In The Beginning

I was perusing one of my favorite trade pubs, The Register, and noticed an article about the new HP OneView systems management, which reminded me that I was going to write a blog on it at some point. Further perusing the article gave me even more incentive to get down to penning this post, since I really think that this is one of the rare occasions where the usually excellent staff of “El Reg” allowed themselves to get carried away with their enviable witticisms and just plain missed the point.

The Register article seemed to dismiss HP OneView as some sort of cosmetic trick, with references to things like “dressing up software in easy to use user interfaces”. My perception is completely the opposite — dressing up software in easy to use interfaces is exactly what is needed in a world drowning in IT complexity, and I believe that HP OneView is a significant development in systems management tools, both useful to HP customers today and probably setting a significant bar for competitive offerings as well.

What It Is                                                                                                   

HP OneView, approximately four years in the making and designed with a significant amount of serious customer input, is a systems management tool that attempts to turn the usual device-centric management interfaces into task-centric activities, providing intelligence and automation aids for a range of common management tasks such as discovery, deployment,  updating, etc. In addition to the different approach to managing devices — which, as The Register points out, is the end result — HP has also wrapped the capabilities of HP OneView in an interface that has clearly drawn from modern consumer electronics and ended up with what I think is one of the most visually appealing and semi-intuitive user interfaces in existence for a product of this complexity.

HP OneView provides a wide set of functions, including discovery, monitoring, and management of HP G7 and Gen8 servers (with portfolio expansion promised for the future) and includes extensive analytics and template-based automation capabilities. Today the product is limited to HP servers, but HP has indicated that future versions of HP OneView will also begin to address storage and networking, and that HP OneView will eventually subsume all Insight Control functionality.

Why It’s Exciting

As you can imagine, at Forrester we see a LOT of product presentations and demos. HP OneView was the first systems management product since my introduction to the Cisco UCS Manager that really compelled me with both its capabilities and its interface (the IBM PureFlex and Cloud Smart Start also gets a very honorable mention). The initial screens are minimalist, informative, and invite the user to take action. The discovery process was fast, fluid, and organized the way an admin would want it if they were looking for either a specific inventory item via search or for a general discovery of the environment. The flow from discovery to monitoring to potential action was fluid, and the overall feel of the environment was smooth and easy to navigate.
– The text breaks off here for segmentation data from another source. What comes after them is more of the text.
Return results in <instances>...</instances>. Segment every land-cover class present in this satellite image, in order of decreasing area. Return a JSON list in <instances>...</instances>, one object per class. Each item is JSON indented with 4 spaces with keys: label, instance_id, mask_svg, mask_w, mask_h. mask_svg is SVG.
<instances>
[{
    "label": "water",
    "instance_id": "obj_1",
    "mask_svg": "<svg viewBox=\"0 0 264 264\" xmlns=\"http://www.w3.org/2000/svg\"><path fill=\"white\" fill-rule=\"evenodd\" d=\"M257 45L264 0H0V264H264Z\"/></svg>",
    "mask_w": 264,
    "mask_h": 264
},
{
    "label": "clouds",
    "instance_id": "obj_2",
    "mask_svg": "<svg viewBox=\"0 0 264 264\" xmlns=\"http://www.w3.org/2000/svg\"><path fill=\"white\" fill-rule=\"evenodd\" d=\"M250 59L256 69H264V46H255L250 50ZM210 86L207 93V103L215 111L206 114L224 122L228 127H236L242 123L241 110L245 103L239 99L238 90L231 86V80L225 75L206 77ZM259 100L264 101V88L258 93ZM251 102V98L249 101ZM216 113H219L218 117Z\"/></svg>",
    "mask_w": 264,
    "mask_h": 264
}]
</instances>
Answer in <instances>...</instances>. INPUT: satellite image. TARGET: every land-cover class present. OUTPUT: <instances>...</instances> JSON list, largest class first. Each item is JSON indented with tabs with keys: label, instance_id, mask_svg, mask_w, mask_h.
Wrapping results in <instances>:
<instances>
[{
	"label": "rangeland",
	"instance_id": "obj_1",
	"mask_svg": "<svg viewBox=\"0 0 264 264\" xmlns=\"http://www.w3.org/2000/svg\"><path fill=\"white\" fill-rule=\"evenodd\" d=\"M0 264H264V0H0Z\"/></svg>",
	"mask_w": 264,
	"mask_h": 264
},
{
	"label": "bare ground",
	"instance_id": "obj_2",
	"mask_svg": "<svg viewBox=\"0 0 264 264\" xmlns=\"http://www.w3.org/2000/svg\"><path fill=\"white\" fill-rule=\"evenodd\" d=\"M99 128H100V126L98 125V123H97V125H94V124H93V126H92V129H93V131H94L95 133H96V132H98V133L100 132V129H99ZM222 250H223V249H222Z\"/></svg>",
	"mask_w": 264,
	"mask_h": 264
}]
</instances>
This last point is critical — as IT complexity becomes the limiting factor in many shops, the advantage of a tool that makes it easy for admins to accomplish their tasks cannot be underestimated. I remain convinced that at least part of Cisco’s success with UCS has been rooted in a management console that was much more capable and easier to navigate than its peers at the time. HP’s OneView has the potential to provide the same kind of transformational experience to managers of current HP G7 and Gen8 servers going forward. It has the ability to bring order and structure out of chaotic environments, consolidate reporting and analysis, and to provide a platform for extensive template-based automation for repeated deployments, bulk updates, and other repeatable actions.

The only drawbacks, other than the need for some track record, are the fact that it is limited today to the latest two generations of HP servers, and that the necessary network and storage extensions are still a work in progress. I suspect that HP will succumb to the temptation to first deal with their own networking and storage, but would be well served to communicate and execute a strategy that was inclusive of Cisco, EMC, and NetApp, at a minimum.

All in all, HP OneView is possibly the most significant systems management product announcement that I have seen in a long time, and I cannot come up with a good reason why users of HP’s newer servers should not be evaluating it.